GOAL OF THE EXERCISE: Report each line of the data below in which "Settings" appears.

Saved entries:
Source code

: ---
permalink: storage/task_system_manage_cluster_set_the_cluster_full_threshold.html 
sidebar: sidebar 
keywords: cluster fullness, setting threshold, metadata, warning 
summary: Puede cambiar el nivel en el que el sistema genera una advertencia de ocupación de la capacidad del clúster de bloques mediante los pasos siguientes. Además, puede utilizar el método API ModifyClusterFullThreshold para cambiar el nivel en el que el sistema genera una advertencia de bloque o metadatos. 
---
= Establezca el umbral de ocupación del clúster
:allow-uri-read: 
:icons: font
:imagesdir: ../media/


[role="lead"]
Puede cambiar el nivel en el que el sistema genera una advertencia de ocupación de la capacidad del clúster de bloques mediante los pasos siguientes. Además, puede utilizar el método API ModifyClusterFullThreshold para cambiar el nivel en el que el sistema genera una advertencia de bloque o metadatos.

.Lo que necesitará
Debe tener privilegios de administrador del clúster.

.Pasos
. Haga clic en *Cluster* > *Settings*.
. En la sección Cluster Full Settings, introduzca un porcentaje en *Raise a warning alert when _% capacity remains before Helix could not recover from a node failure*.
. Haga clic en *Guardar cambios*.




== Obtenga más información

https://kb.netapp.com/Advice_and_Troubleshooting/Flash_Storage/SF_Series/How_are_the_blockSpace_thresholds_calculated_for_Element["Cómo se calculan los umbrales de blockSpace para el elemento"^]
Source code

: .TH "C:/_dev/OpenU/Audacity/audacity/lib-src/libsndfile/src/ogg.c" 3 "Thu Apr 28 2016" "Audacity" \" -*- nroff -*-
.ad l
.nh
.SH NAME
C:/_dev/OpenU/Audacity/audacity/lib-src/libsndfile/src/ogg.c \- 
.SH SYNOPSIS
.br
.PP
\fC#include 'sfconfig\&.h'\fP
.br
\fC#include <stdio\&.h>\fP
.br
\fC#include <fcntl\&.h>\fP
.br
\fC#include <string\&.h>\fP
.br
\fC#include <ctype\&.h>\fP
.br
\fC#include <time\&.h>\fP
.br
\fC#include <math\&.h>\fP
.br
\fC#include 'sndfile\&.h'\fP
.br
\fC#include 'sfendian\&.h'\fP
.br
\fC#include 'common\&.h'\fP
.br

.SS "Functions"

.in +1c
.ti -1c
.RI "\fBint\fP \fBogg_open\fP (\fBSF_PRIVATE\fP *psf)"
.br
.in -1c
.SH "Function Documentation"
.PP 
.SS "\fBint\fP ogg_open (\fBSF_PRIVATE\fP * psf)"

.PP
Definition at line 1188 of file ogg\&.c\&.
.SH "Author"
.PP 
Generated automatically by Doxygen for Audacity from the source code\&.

RESPONSE TO THE TASK:
. Haga clic en *Cluster* > *Settings*.
. En la sección Cluster Full Settings, introduzca un porcentaje en *Raise a warning alert when _% capacity remains before Helix could not recover from a node failure*.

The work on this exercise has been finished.